President Barack Obama has announced his intent to appoint NAU Applied Indigenous Studies Professor Octaviana Trujillo to the Joint Public Advisory Committee of the Commission for Environmental Cooperation. The announcement follows a months-long vetting process by White House personnel.

The committee is made up of 15 people from the United States, Canada and Mexico, who work to promote ecosystem protection and sustainable economic development as part of the North American Agreement on Environmental Cooperation.

“The group was formed more than 20 years ago when NAFTA was passed, to make sure there was attention paid to the environmental impact of free trade commerce in North America,” Trujillo said.

Chairman of Applied Indigenous Studies, Chad Hamill, said Trujillo’s appointment will reflect well on NAU in the areas of global engagement, sustainability and commitment to Native Americans.

“For years, she has been a tireless leader on indigenous environmental justice within multiple spheres, including the United Nations, the EPA, the National Council for Science and the Environment, and the Global Diversity Fund,” Hamill said. “As the founding chair of the Department of Applied Indigenous Studies, Dr. Trujillo helped shape the global focus of our program, in which we–as students, elders, and faculty—apply what we know for the benefit of Indigenous communities worldwide.”

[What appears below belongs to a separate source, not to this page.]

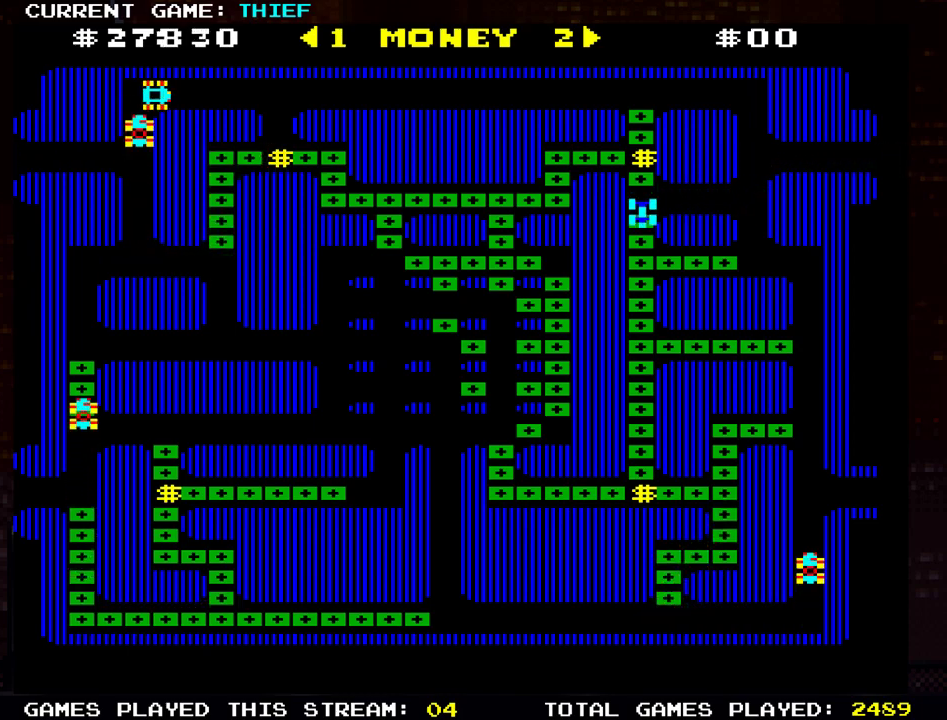
{"buttons": [], "left_stick": "right", "events": [[217, "left_stick", "right"]]}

The presidential appointment is recognition of Trujillo’s standing as a scholar and leader, who is well informed about issues critical to indigenous peoples, said Karen Pugliesi, dean of the College of Social and Behavioral Sciences.

Trujillo has a head start in her new position. She’s been attending international meetings as a member of the Environmental Protection Agency Governmental Advisory Committee. She said she was asked to join the group because of the work she has done around traditional ecological knowledge as it relates to changing climates.

“It is an honor to selected by the White House for this position and I look forward to serving on the committee,” Trujillo said.